- [TEXT]:
= = = = =

But a counternarrative soon developed. Some said (now many say) that Custer had attacked the wrong Indians, a village under one of the Cheyenne peace chiefs, Black Kettle. In the wild melee women and children were shot down along with the men. But the sharpest criticism centered on the fate of Major Joel Elliott, who had charged upriver in mid-battle with nineteen men after some fleeing warriors. Soon after, another officer of the 7th, Lieutenant Edward Godfrey, discovered, when he had a chance to look from a rise, that the river was lined with Indian lodges as far as he could see. Without knowing it Custer had attacked a huge winter camp, a thousand lodges in all.
Godfrey hurried back with the news. Custer did not linger to learn the fate of Elliott and his men, but departed briskly as soon as the 7th had finished its job of destruction. Two weeks later the bodies of Elliott and his men were found naked, shot up and bristling with arrows. One of Major Elliott’s close friends in the 7th, Captain Frederick Benteen, grasped the bitter truth immediately—the general had simply abandoned the major to his fate. But in retelling this episode Stiles is quicker to fault Benteen, the officer who likened the dead at the Little Bighorn to scattered corn, than Custer. “If disharmony in the 7th Cavalry began with anyone,” he writes, “it was with Captain Benteen, a soft-faced but bitter man…. He hated Custer immediately.” Well, the reader is inclined to ask, why not?
Stiles gives us a final insight into Custer’s state of mind in the months before he rode off to whip the Indians in Montana. The proper word for it might be despair, or perhaps desperation. This emerges in a brief but lucid account of Custer’s “business life,” which amounted to reckless financial speculation in New York City, where he lived for two long periods. Of business he knew nothing. An initial effort to promote the notional “Stevens Lode Silver Mine” west of Denver went nowhere. The idea was to issue stock and run up the shares with publicity and rumors until the “owners,” Custer and a handful of plutocrats who “bought” shares at a fraction of par, could sell out and let the buyers shift for themselves. It might have worked if someone had paid attention to the mine itself, but no one did.
A second bid for riches ended more badly still when Custer in New York in late 1875 tried to make a fortune on the stock market through short-selling. He had no feel for markets and no access to genuine insiders. His guesses tended to be wrong. Trades totaling $398,983 left him $8,578 in debt, a stupendous sum for a light colonel in the army. “It was larger than the annual salaries of major railroad presidents,” writes Stiles. In February 1876 Custer issued an IOU for the whole of his losses at 7 percent interest, with a promise to pay in six months—August 1876. Libbie made no mention of these troubles in her memoirs, and probably had only a faint understanding of the situation.

= = = = =

- [RECORDS PROVIDED]:
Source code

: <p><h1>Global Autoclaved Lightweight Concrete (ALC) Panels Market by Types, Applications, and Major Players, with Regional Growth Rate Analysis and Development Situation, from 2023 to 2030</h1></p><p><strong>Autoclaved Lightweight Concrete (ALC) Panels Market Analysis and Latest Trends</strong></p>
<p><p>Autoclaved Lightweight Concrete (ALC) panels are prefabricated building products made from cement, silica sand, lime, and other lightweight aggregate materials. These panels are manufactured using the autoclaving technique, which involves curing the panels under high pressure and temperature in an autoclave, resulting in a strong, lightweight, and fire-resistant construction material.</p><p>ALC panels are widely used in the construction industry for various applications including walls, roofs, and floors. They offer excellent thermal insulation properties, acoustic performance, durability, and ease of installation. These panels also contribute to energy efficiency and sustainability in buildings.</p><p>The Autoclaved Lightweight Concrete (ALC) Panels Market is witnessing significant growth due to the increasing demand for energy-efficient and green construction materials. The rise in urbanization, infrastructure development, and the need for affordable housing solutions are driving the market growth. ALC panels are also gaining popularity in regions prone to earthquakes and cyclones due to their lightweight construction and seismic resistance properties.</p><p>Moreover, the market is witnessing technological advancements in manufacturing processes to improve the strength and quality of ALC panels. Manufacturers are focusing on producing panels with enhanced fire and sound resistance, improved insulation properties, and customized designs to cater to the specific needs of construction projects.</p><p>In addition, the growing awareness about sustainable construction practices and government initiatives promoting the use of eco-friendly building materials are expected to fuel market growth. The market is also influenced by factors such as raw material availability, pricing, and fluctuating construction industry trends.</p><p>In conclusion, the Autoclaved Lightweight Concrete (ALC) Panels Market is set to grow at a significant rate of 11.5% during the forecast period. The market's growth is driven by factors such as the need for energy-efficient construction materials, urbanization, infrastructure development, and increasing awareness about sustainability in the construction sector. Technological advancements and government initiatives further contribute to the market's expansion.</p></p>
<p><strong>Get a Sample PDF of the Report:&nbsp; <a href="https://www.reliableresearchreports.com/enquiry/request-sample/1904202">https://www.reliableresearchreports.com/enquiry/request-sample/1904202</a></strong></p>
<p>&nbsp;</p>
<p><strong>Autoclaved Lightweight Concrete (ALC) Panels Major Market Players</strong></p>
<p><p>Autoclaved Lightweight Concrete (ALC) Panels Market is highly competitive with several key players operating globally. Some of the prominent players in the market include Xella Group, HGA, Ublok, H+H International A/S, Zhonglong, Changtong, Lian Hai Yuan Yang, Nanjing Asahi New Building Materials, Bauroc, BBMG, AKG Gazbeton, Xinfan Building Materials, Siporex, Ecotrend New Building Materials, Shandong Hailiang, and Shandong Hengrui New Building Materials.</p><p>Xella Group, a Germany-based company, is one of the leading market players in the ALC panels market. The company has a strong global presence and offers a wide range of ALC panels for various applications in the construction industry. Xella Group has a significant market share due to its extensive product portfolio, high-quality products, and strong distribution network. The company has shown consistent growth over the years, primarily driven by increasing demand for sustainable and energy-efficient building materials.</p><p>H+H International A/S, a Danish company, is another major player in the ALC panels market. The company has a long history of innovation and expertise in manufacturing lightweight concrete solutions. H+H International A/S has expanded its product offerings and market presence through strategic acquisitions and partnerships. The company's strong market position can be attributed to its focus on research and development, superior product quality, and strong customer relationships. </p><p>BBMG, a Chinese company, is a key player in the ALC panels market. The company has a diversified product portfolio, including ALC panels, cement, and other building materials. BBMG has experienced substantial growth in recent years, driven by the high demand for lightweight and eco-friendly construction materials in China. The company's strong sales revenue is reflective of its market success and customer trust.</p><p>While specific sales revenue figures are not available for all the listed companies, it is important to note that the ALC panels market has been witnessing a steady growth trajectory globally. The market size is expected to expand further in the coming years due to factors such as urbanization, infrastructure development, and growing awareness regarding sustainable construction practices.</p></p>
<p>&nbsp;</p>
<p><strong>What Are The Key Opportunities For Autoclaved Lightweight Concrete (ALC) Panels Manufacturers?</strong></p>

= = = = =

Extend the text about Custer and Stiles's account of him, starting right after its final sentence.

To get out of this mess would require a miracle of the sort that saved Custer time and again during the war. Now he was thirty-five, he was dead broke (if the accounting was honest), chance of promotion in the post–Civil War Army was slim to zero, and he had half a year to brood upon the size of the miracle he would need to pay that note when it fell due. Facing all that, roughly, is where Stiles leaves him—Custer with the bloom off, riding out at the head of a regiment of cavalry to see if a rousing victory over the Indians could deliver a miracle.
Custer’s personal story ends with shocking completeness as he disappears downriver with his detachment a little after noon on the fatal day. If Stiles wished to argue (as many have) that responsibility for the disaster falls wholly or partly on someone else, there is much he might have said, but if he believes, as his book implicitly argues, that the disaster was Custer’s doing, there is no need to press further. It is this clarity of judgment that sets Stiles’s book apart from all others. He sticks to the life, in effect telling the reader that Custer was the cause—the man brought it on himself.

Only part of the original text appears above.